◆ TASK STATEMENT:
Reproduce the text of every item below word for word, leaving the pictures out of your answer.

(DATA LISTING begins)

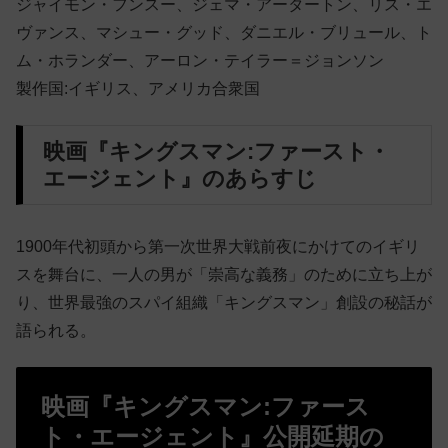
ジャイモン・フンスー、ジェマ・アータートン、リス・エ
ヴァンス、マシュー・グッド、ダニエル・ブリュール、ト
ム・ホランダー、アーロン・テイラー＝ジョンソン
製作国:イギリス、アメリカ合衆国
映画『キングスマン:ファースト・
エージェント』のあらすじ
1900年代初頭から第一次世界大戦前夜にかけてのイギリ
スを舞台に、一人の男が「崇高な義務」のために立ち上が
り、世界最強のスパイ組織「キングスマン」創設の秘話が
語られる。
映画『キングスマン:ファース
ト・エージェント』公開延期の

(DATA LISTING ends)

◆ ANSWER AREA:
ジャイモン・フンスー、ジェマ・アータートン、リス・エ
ヴァンス、マシュー・グッド、ダニエル・ブリュール、ト
ム・ホランダー、アーロン・テイラー＝ジョンソン
製作国:イギリス、アメリカ合衆国
映画『キングスマン:ファースト・
エージェント』のあらすじ
1900年代初頭から第一次世界大戦前夜にかけてのイギリ
スを舞台に、一人の男が「崇高な義務」のために立ち上が
り、世界最強のスパイ組織「キングスマン」創設の秘話が
語られる。
映画『キングスマン:ファース
ト・エージェント』公開延期の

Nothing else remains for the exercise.